--- RECORD SET ---

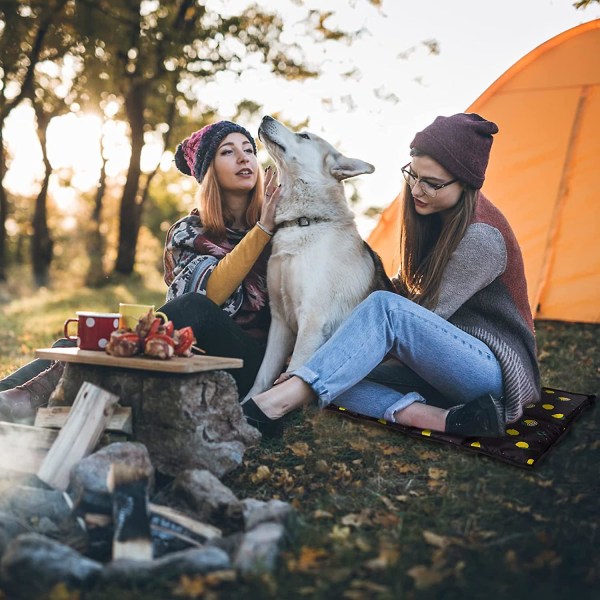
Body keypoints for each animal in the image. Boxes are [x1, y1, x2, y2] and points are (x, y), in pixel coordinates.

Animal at [244, 115, 394, 400]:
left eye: (304, 136)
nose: (266, 117)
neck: (305, 222)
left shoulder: (312, 322)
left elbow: (292, 371)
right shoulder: (279, 321)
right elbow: (261, 379)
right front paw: (247, 403)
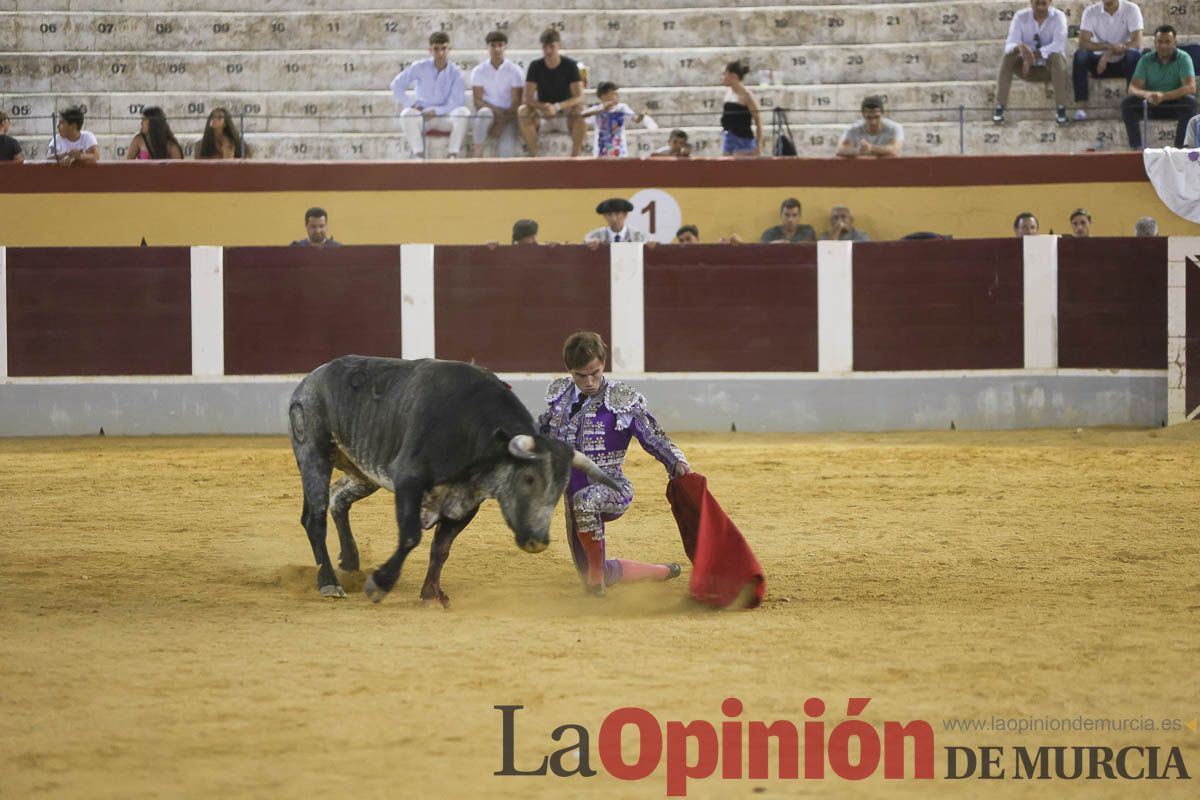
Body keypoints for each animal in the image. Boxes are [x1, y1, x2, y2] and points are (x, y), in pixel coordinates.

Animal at [285, 357, 614, 606]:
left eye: (559, 489)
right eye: (529, 478)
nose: (538, 542)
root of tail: (310, 378)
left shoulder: (466, 502)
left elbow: (441, 548)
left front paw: (431, 595)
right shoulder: (409, 481)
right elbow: (411, 536)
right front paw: (380, 583)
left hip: (363, 471)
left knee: (338, 497)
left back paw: (351, 563)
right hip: (313, 451)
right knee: (314, 517)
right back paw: (329, 582)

--- DIRECTIONS FOR THIS TASK ---
Each line in the data that holds the string "front" should be found and copied.

--- SOLUTION TO THIS TASK ---
right front paw: (247, 403)
left front paw: (431, 595)
right front paw: (380, 583)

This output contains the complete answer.